Actions to take:
A. Which studio developed the game, according to the Saw review?
B. Continue the review of the Saw video game from its last sentence.

-------- Extract provided --------

SAW Review

SAW Review
Tom Orry Updated on by

Video Gamer is reader-supported. When you buy through links on our site, we may earn an affiliate commission. Prices subject to change. Learn more

Saw the video game is really unnerving at times. Trying to escape a hideous torture device before time runs out and your head is ripped apart is incredibly unpleasant. More than any other horror game I’ve played this year, Saw gets under your skin. That’s clearly something the development team at Zombie Studios should be proud of, but they most definitely shouldn’t be congratulated for a shockingly poor combat system and a clear lack of ideas beyond the clever opening scenes.

Konami’s game follows the plight of lead character Detective Tapp (Danny Glover’s character in the first movie). He’s been kidnapped by series villain Jigsaw, placed in a run-down asylum with loads of other people, and made to play a series of “games”. Far from being Snakes and Ladders and the like, these devilish contraptions are designed to test what Tapp will do to save people linked to his past. Jigsaw, voiced superbly by the movie series’ star Tobin Bell, is always on hand to relay some vital info and give moral-laden speeches via the many TVs scattered about, making the experience feel all the more authentic.

As you move from one trap to the next you’ll frequently have to find keys and other items that are needed to progress. These are never just sat around on a desk, but hidden inside a vat of acid or in a toilet bowl filled with used needles. While unpleasant at first, these situations are used too often and lose their impact. Frequent electrical puzzles, in which you have to link up wires, are also used too often, which is especially annoying as they aren’t entertaining the first time you have to solve one.

The same is true of the visual puzzles that crop up all over the place. Right at the start of the game there are some mirrored numbers scrawled on a wall in blood. By lining up what’s written on the mirror on the other side of the room with what’s visible in the reflection, you’re given the combination for the lock that’s keeping you inside the room. This looking in a mirror technique and slight variations on that are used throughout the game, making what was a seemingly clever idea rather predictable.

When you get to the grander traps, which usually involve Tapp and another character, the level of originality increases, but by the end of the six chapters it’s still all rather samey. Many of the inventions you’ll see will be familiar to fans of the movies, and they’re suitably sick and twisted to fit in with the tone of the films. I won’t spoil them, as fans will likely find these to be one of the game’s only saving graces. It’s refreshing to play a game that does challenge you from time to time with its puzzles and creates a genuine sense of impending doom as the ticking clock counts down to death.

Jigsaw, voiced by Tobin Bell, is the game’s highlight.

-------- Material provided --------

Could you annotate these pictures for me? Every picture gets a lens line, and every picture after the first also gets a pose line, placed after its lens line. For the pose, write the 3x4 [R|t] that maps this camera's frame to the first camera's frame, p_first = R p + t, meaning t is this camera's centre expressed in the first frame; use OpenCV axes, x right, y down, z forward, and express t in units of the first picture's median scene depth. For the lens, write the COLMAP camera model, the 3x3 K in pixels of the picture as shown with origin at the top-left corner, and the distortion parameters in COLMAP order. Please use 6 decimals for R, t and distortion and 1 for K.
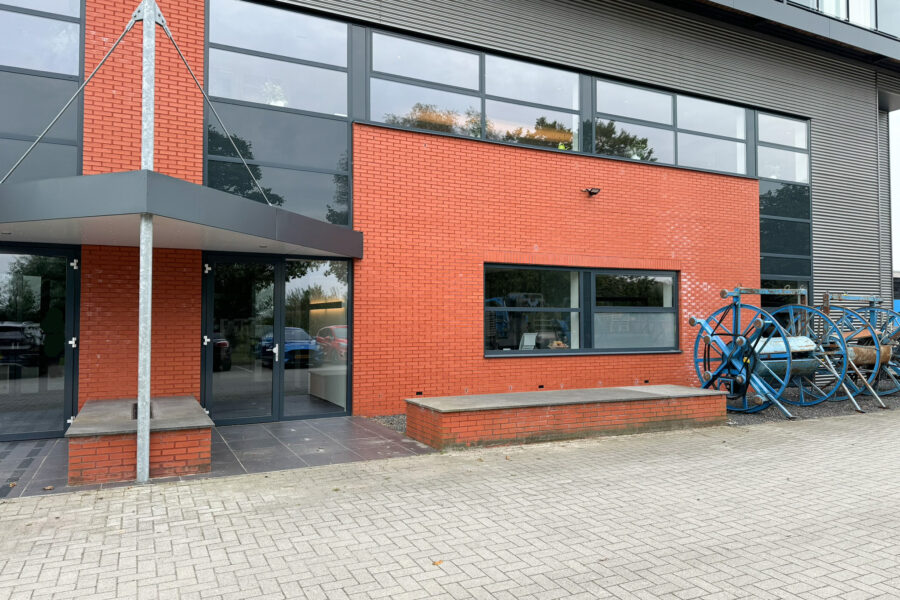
lens RADIAL K [[632.4, 0, 450.6], [0, 632.4, 281.2], [0, 0, 1]] dist [0.063635, -0.001997]
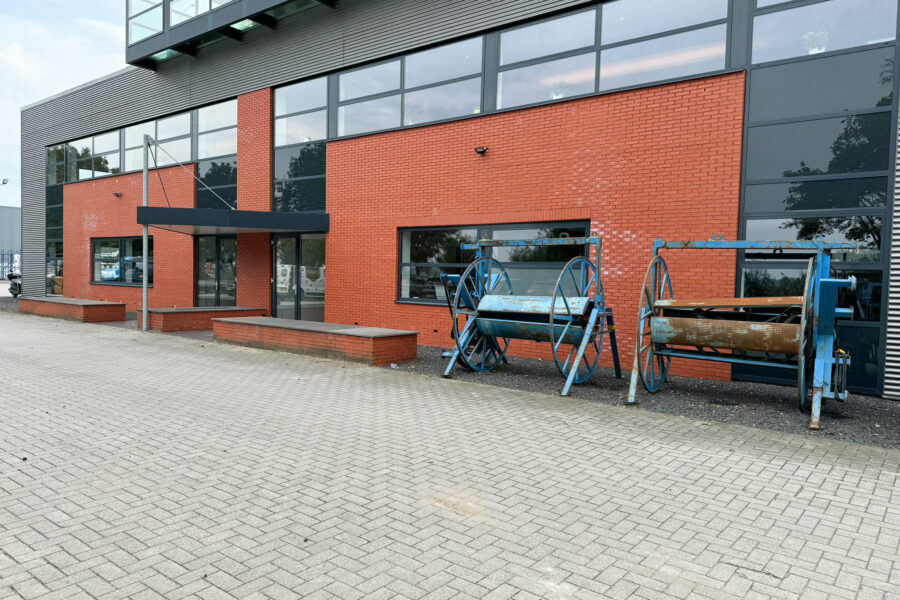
lens RADIAL K [[571.1, 0, 450.0], [0, 571.1, 300.0], [0, 0, 1]] dist [0.040754, -0.001631]
pose [[0.471786, 0.046856, -0.880467, 1.125138], [0.027994, 0.997288, 0.068072, 0.040153], [0.881269, -0.056763, 0.469194, 0.547303]]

--------

Exercise answers:
A. Zombie Studios

B.
When you’re not solving puzzles, Saw is a fairly unimpressive third-person action game with a terrible melee combat system. Enemies come at you like psychopaths, attempting to smash your head in with whatever grisly-looking tool they have in their hand. It’s strange to be fighting so often in a video game based on a movie that featured very little combat, but it is explained in a way that makes sense. Inside Tapp Jigsaw has hidden the only way for the other trapped people to escape: a key. With a violent death being the other option, these now deranged thugs will do anything to kill you and get their bloody hands on that key.

Nothing about the combat feels right, to the extent that at one point I switched controllers to make sure it wasn’t a hardware fault. Your attacks are so laboured and unresponsive that it’s possible to get trapped by one of these goons, with Tapp completely helpless against the flurry of blows – at times I found my character forced into an object and immobilised as a result. You get you use some pretty nasty melee weapons, and when you connect with an enemy’s face it’s suitably unpleasant, but it matters for nothing when the mechanics are almost broken.

There’s some depth to the enemy encounters, introduced once you’re fitted with a shotgun collar after the game’s opening chapter, also worn by your enemies. This is as nasty as it sounds, and will blow your head off if activated. Come into contact with one of the loons for long enough and both collars will beep. You’ve got to keep your distance, making their collar go off if they are out of range for too long, while they want to stay close and kill you. You need to leg it, get to safety somewhere and hope they can’t get to you. Doors can be shut, bolted and blocked with objects. In a panic trying to get to safety is truly terrifying, but this mechanic is repeated over and over again.

Saw isn’t a pretty game, with its dingy corridors, smashed glass, blood stained walls and a whole lot of torture, but I didn’t really expect it to be bright and colourful. That doesn’t mean the developer can get away with dated character models and generic environment design. There’s also loads of clipping, with enemies frequently appearing through doors, which adds to the feeling that tight visual presentation wasn’t a priority. The quality of the audio work, though, couldn’t be more different. The voice acting is top quality and the disturbing asylum ambient noise does its job to creep you out whenever possible.

Fans of the hugely successful and seemingly never-ending film series will likely get some thrills out of this hit and miss horror game, but if you’re after a game on a par with the likes of Resident Evil and Silent Hill, you’ll find Saw severely lacking. The combat and repetition are the biggest offenders, and considering the game offers little else, Saw is yet another movie licensed title that misses the mark by some way.

verdict

Fans of the hugely successful and seemingly never-ending film series are the only people likely get some thrills out of this hit and miss horror game.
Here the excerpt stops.